Posted by SCe Comments Off on Council says consent application for alcohol at cafe will not be notified

Auckland Council Independent Commissioner Les Simmons has decided that the application br Preserve Piha Ltd (Piha Cafe) to serve alcohol at the cafe will not be notified. This means that he alone will make the decision, without hearing from members of the Piha community.

The Piha Cafe had sought to changes conditions of its consent to include serving alcohol, operating an ice cream cart, extending the building at the back, and changing the surface of the parking area. This seemed set to be notified, but that application was withdrawn and a revised and reduced one lodged.

The decision by Mr Simmons as to why he has chosen not to notify the appplication or even “limited notification” (neighbours and affected parties notified) is here


The next step is that the Commissioner will decide whether to agree to the proposal and what conditions are put on it.

Following this, the Cafe will still have to seek a liquor licence before it is able to serve alcohol. This application would be processed by Auckland Council and it is expected it would be notified.

Protect Piha Heritage which opposed the Cafe to the Environment Court was disappointed at the non-notification. Spokesperson Kath Dewar said:

“We are extremely disappointed that there will be no notification of the Piha café’s resource consent application to serve alcohol. Given the controversy around the establishment of the café, we think the community should be given the opportunity to express its views  on the environmental effects of serving of alcohol at the cafe.

The Auckland Council officer’s report acknowledged that even amongst those who originally supported the Cafe application, it was on the basis no alcohol would be served.
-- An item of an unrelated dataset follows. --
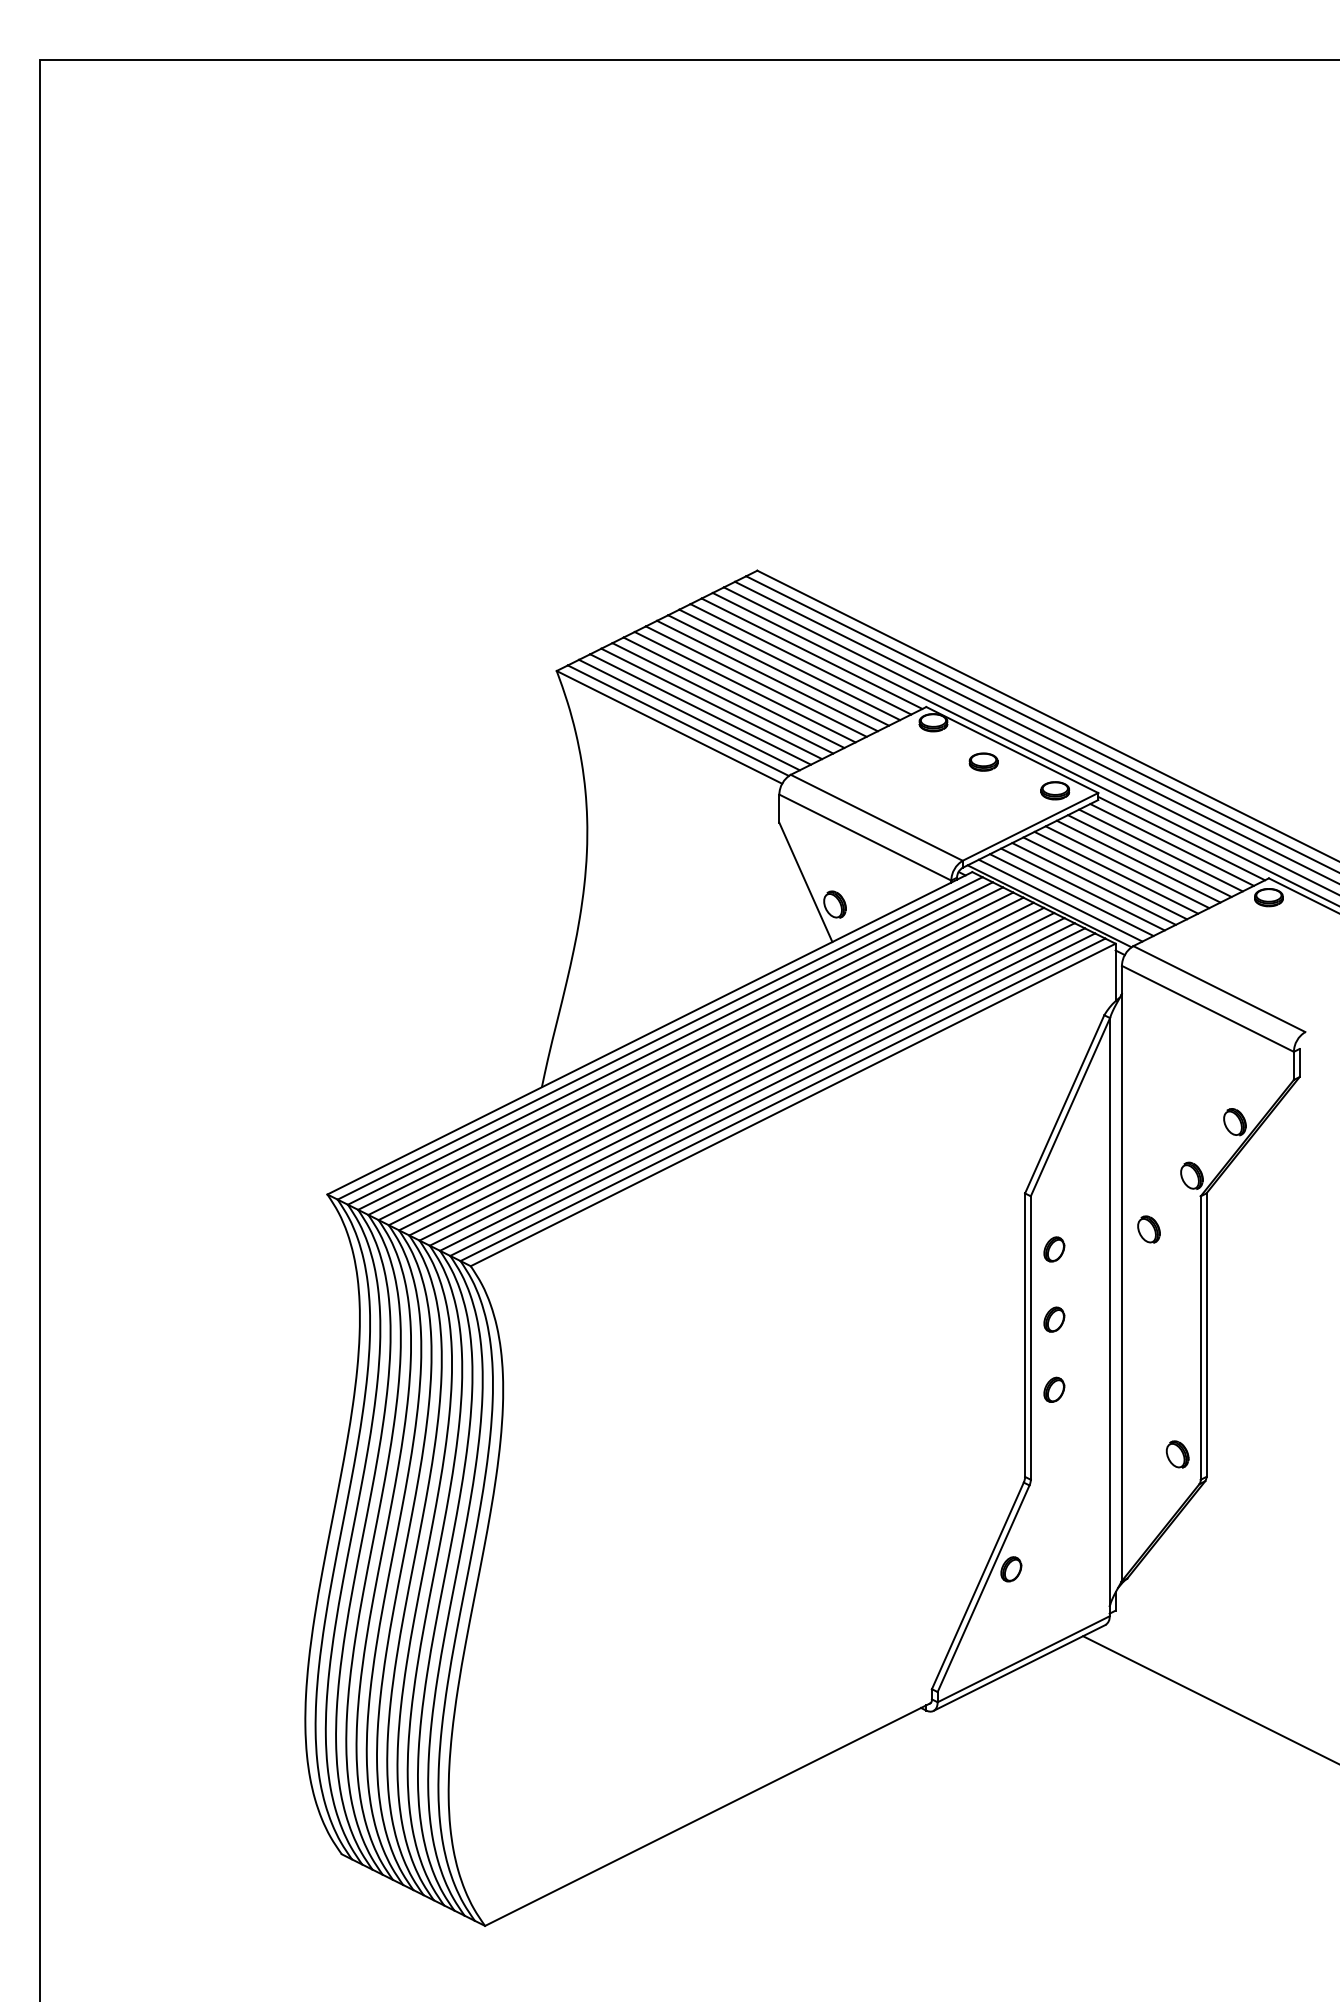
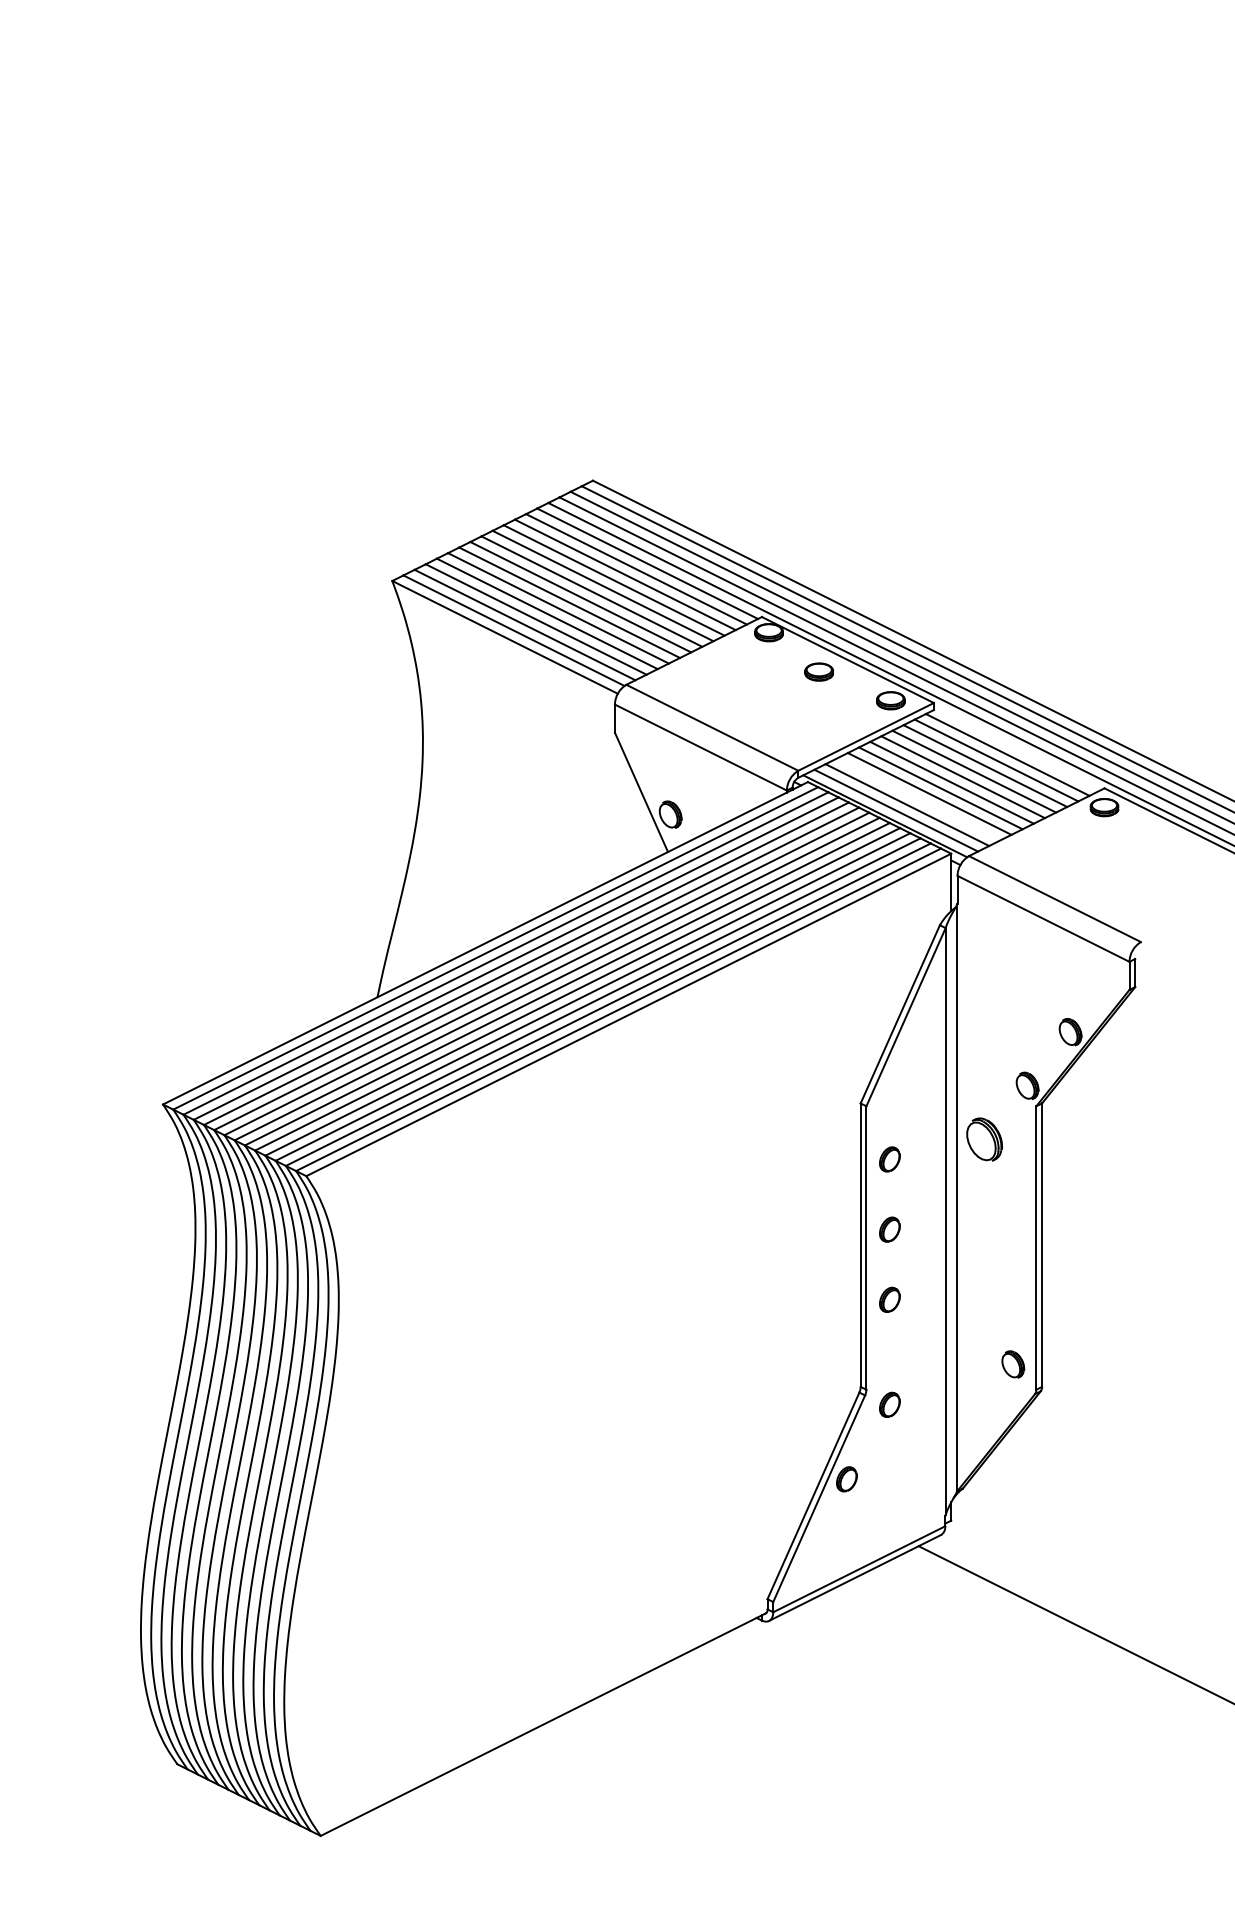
line: (1181, 838) -> (1017, 748), removed
line: (1082, 889) -> (918, 799), removed
part: (1148, 1229) -> (984, 1139), size x1.6
part: (1054, 1494) -> (890, 1404), added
Currently, it is not possible to buy alcohol at Piha during the day. Alcohol consumption is incompatible with the inherent risks of a surf beach and the reality that the vast majority of cafe patrons are visitors who will get in their cars to drive back into the city on a difficult open speed road. All emergency services in Piha are run by volunteers, so any adverse outcomes of this consent will fall back on the community who have been denied a chance to have their say in an open hearing process.”